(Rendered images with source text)
========
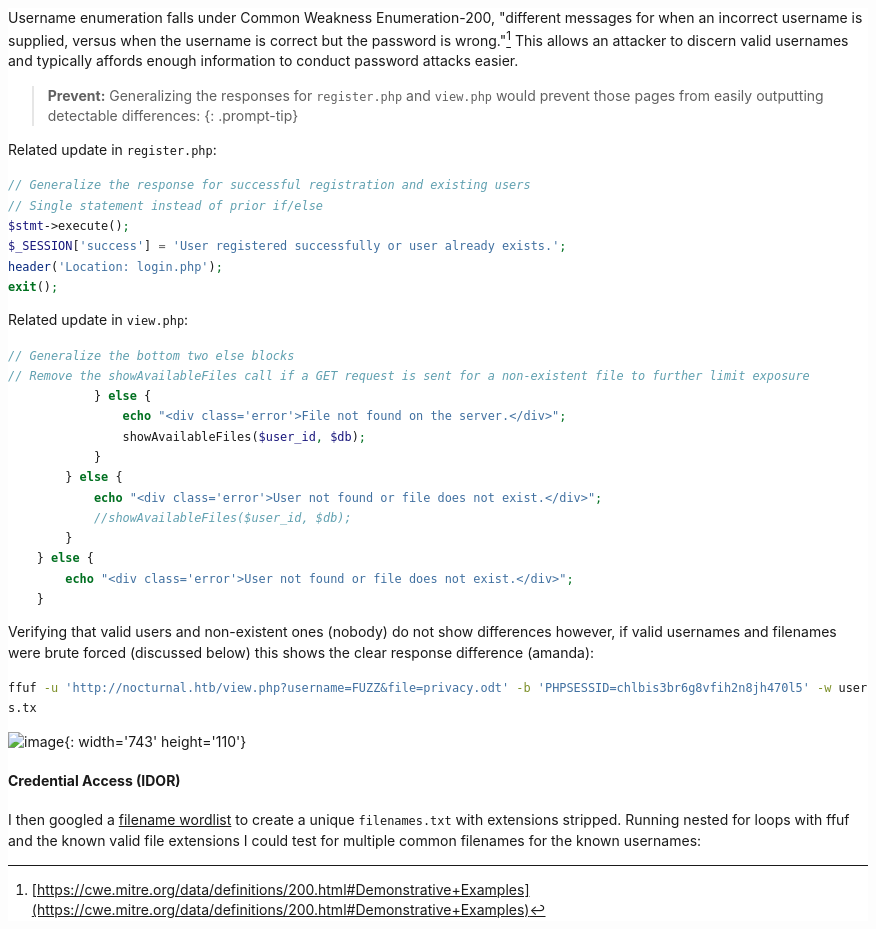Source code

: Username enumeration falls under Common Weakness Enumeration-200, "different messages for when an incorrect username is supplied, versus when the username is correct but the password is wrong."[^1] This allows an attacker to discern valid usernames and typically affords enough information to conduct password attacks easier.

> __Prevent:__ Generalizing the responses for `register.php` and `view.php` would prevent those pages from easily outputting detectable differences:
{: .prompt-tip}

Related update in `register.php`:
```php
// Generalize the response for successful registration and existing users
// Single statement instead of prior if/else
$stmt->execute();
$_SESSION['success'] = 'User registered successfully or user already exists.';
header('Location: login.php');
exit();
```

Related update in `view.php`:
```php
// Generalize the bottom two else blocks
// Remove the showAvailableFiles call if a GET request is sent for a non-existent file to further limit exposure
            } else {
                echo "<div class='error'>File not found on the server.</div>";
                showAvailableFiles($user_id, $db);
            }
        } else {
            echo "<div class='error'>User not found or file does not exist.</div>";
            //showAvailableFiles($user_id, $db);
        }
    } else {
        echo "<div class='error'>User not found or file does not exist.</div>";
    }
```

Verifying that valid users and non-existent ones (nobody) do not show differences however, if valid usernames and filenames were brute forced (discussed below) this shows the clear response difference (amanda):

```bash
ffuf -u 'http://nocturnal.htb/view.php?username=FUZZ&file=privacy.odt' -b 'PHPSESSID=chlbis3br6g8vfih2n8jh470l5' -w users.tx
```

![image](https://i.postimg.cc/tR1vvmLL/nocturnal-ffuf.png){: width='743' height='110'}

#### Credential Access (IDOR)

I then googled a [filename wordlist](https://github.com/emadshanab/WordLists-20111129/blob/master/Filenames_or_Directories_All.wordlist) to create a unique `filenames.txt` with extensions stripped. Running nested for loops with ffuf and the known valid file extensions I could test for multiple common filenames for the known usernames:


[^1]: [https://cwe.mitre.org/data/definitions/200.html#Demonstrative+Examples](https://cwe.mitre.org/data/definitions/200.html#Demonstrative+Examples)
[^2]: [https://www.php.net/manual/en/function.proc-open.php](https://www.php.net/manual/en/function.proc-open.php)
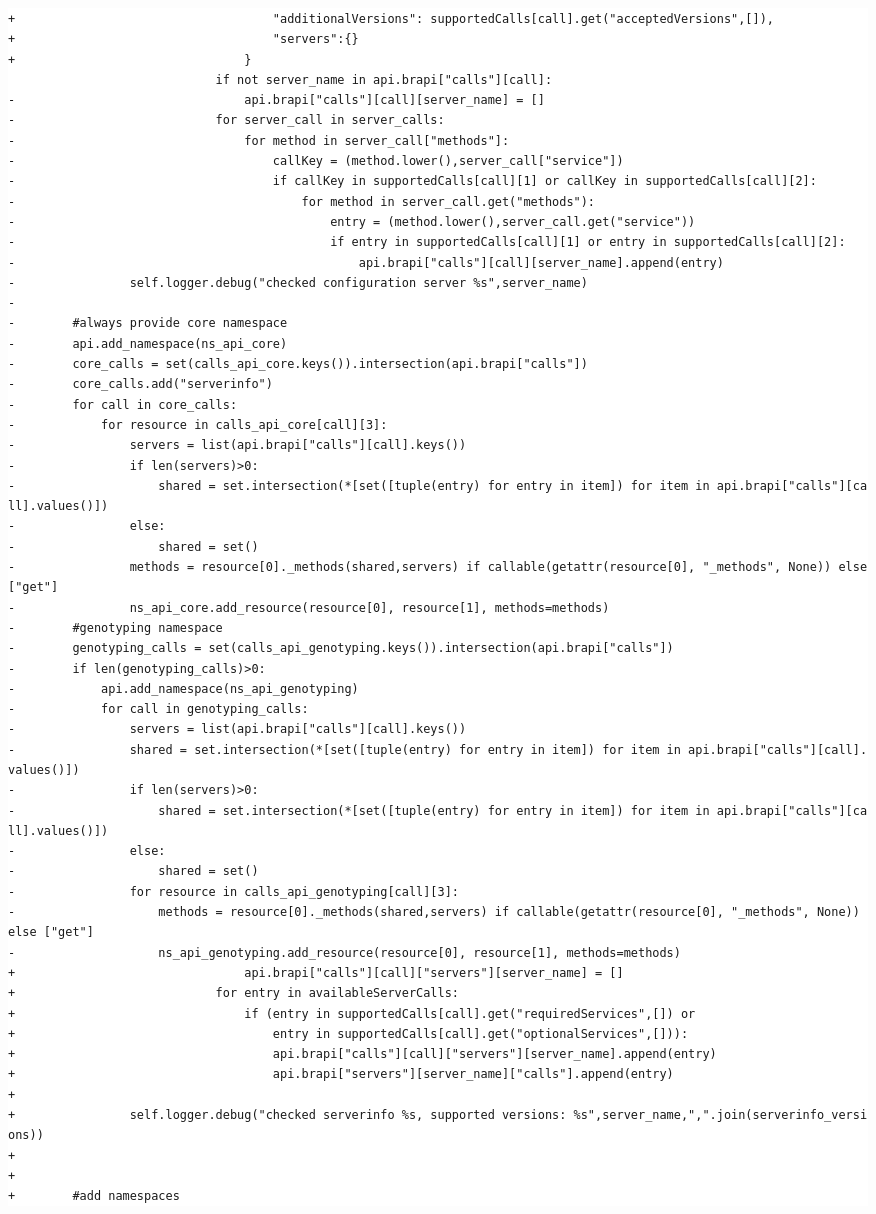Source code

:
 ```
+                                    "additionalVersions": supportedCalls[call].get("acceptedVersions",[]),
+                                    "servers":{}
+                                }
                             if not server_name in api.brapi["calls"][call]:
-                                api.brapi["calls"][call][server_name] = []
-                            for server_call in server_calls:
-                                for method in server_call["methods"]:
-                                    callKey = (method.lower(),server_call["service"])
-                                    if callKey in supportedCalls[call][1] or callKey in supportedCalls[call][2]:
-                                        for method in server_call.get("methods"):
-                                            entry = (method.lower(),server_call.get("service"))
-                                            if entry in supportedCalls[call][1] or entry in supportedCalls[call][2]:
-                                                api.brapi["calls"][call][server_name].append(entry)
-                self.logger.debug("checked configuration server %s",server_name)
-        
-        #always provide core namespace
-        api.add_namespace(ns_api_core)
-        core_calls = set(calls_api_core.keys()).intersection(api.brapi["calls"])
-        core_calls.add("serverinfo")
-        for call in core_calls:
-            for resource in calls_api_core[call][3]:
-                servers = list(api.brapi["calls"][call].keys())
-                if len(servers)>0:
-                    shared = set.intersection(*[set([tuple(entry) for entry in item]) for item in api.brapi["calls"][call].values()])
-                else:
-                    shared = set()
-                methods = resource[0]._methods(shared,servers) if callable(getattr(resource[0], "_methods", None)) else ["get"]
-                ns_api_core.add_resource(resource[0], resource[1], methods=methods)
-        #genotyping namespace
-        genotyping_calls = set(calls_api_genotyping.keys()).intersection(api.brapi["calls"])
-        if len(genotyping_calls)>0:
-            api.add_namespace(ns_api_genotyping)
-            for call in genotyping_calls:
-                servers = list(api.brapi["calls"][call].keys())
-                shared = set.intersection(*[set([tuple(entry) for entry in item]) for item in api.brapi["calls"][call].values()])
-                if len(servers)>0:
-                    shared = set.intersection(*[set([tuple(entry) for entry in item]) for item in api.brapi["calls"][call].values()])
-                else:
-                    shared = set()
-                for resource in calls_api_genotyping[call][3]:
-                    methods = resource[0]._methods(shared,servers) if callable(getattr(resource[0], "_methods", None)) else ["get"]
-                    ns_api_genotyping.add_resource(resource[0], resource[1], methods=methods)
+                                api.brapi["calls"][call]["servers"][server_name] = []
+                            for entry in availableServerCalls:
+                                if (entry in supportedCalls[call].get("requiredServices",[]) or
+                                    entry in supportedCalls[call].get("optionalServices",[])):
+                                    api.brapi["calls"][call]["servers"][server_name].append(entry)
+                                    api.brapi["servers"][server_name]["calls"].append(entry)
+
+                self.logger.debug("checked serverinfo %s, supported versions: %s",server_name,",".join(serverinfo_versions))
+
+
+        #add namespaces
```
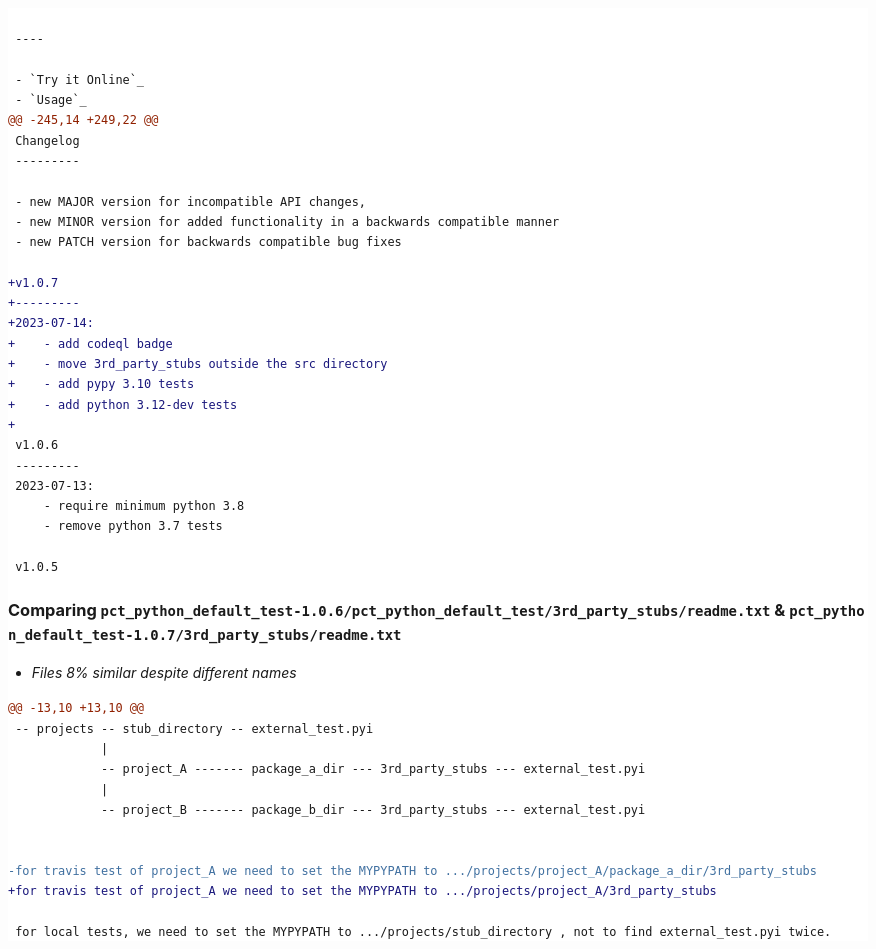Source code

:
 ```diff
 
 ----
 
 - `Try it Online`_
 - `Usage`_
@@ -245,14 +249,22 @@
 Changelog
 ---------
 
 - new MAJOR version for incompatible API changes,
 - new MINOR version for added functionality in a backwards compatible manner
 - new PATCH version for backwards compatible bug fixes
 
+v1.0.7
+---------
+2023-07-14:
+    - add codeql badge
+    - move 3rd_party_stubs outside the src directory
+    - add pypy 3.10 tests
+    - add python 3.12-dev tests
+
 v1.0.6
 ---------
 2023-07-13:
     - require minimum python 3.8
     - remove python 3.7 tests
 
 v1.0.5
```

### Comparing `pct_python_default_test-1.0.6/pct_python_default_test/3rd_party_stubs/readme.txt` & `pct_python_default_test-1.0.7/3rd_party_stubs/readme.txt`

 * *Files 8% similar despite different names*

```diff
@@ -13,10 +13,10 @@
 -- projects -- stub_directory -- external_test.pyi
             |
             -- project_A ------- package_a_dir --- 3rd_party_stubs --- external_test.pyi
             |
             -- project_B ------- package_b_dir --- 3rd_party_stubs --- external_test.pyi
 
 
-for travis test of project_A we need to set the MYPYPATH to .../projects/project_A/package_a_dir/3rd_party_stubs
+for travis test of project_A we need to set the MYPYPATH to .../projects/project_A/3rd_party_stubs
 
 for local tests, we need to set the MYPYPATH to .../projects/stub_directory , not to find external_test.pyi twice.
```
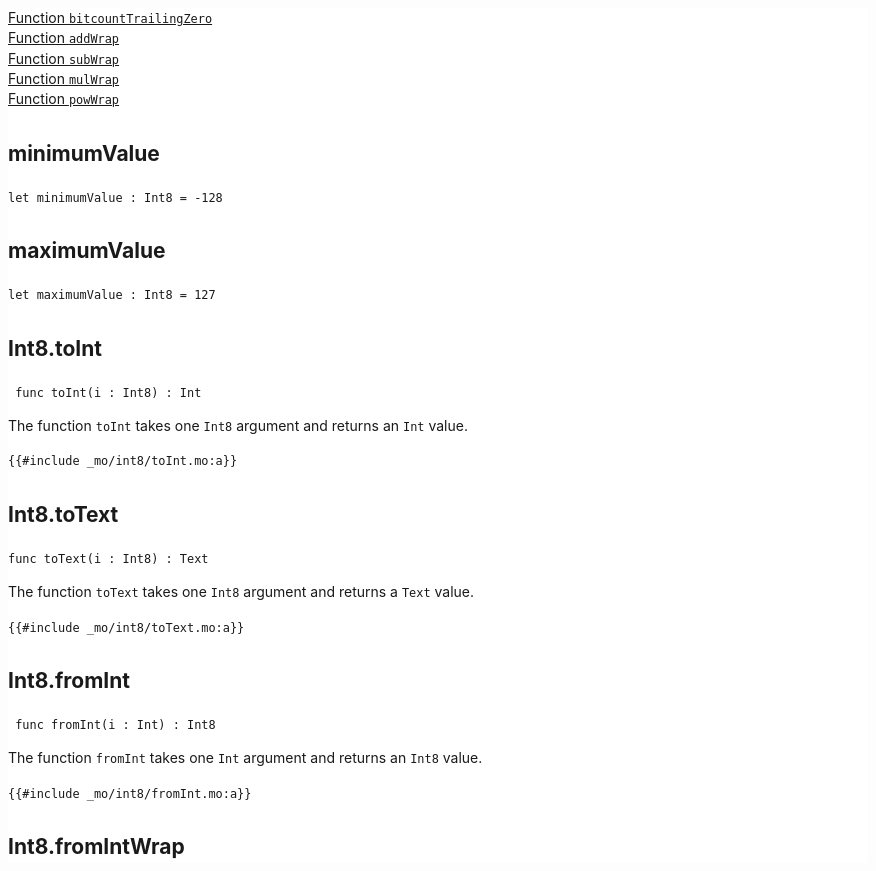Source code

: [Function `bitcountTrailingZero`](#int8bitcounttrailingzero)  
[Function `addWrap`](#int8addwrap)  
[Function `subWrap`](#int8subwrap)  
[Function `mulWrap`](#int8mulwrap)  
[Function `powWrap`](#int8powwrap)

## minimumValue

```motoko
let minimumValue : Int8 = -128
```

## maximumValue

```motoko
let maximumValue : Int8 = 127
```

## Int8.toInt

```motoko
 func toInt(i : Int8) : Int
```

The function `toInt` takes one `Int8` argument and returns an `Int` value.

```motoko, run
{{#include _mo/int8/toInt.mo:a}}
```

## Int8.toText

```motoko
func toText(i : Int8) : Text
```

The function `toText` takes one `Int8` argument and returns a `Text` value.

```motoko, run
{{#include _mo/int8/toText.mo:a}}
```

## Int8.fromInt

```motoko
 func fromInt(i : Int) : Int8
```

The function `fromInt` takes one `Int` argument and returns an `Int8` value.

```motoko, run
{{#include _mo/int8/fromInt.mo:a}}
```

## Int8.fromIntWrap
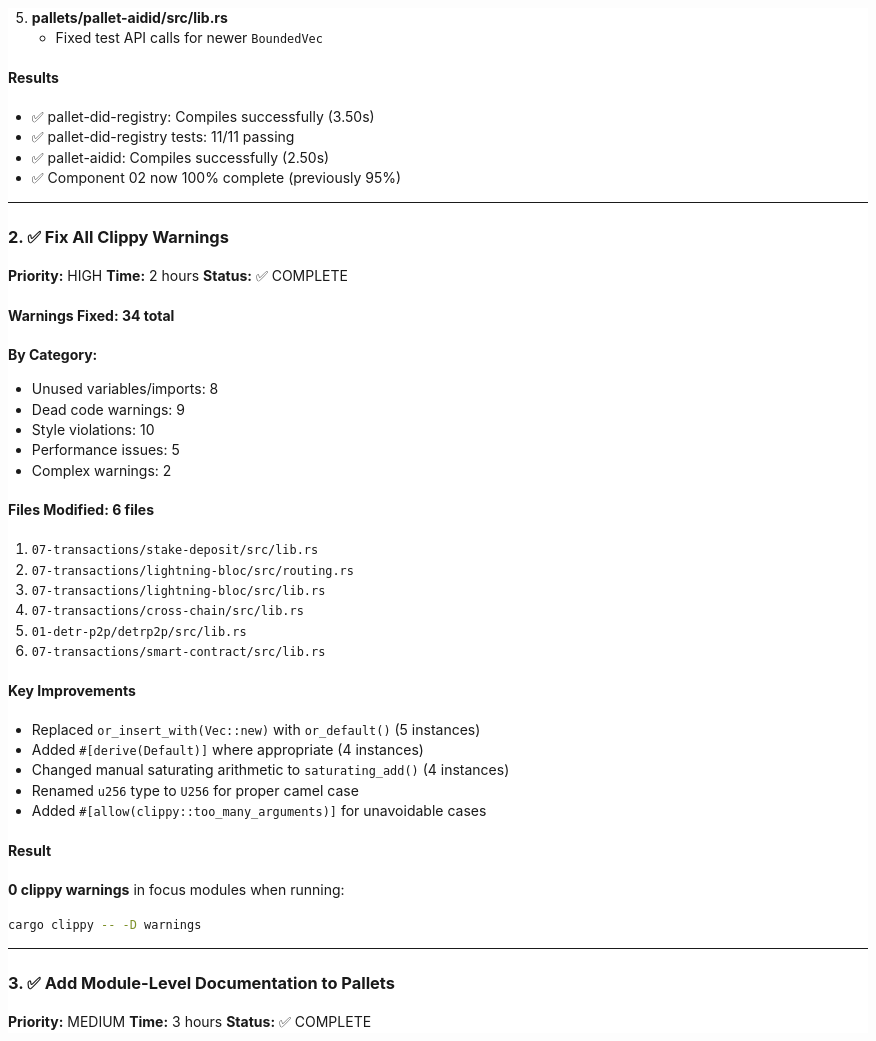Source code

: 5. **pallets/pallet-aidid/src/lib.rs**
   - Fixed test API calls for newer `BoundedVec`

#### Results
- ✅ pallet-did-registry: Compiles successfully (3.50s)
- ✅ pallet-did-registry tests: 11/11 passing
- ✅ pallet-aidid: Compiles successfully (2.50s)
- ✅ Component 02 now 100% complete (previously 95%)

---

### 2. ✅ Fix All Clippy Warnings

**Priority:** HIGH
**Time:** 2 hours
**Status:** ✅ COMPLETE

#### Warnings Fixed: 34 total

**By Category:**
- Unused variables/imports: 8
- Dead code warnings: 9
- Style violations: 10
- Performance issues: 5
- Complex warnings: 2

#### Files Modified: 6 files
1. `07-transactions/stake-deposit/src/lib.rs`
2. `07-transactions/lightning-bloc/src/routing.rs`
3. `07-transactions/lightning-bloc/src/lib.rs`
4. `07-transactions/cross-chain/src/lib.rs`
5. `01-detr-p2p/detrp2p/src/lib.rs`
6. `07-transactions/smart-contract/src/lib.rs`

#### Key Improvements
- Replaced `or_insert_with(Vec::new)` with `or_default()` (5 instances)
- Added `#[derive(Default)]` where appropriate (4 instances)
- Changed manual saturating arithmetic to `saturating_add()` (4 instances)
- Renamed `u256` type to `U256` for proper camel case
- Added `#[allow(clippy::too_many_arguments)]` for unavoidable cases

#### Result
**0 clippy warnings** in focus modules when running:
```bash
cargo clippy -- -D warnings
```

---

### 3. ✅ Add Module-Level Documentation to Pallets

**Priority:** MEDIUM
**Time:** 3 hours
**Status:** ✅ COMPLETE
========
- **What this task involves**
Throughout the records above, find the lines in which the word "getattr" appears and return them.

- **Task response**
-                methods = resource[0]._methods(shared,servers) if callable(getattr(resource[0], "_methods", None)) else ["get"]
-                    methods = resource[0]._methods(shared,servers) if callable(getattr(resource[0], "_methods", None)) else ["get"]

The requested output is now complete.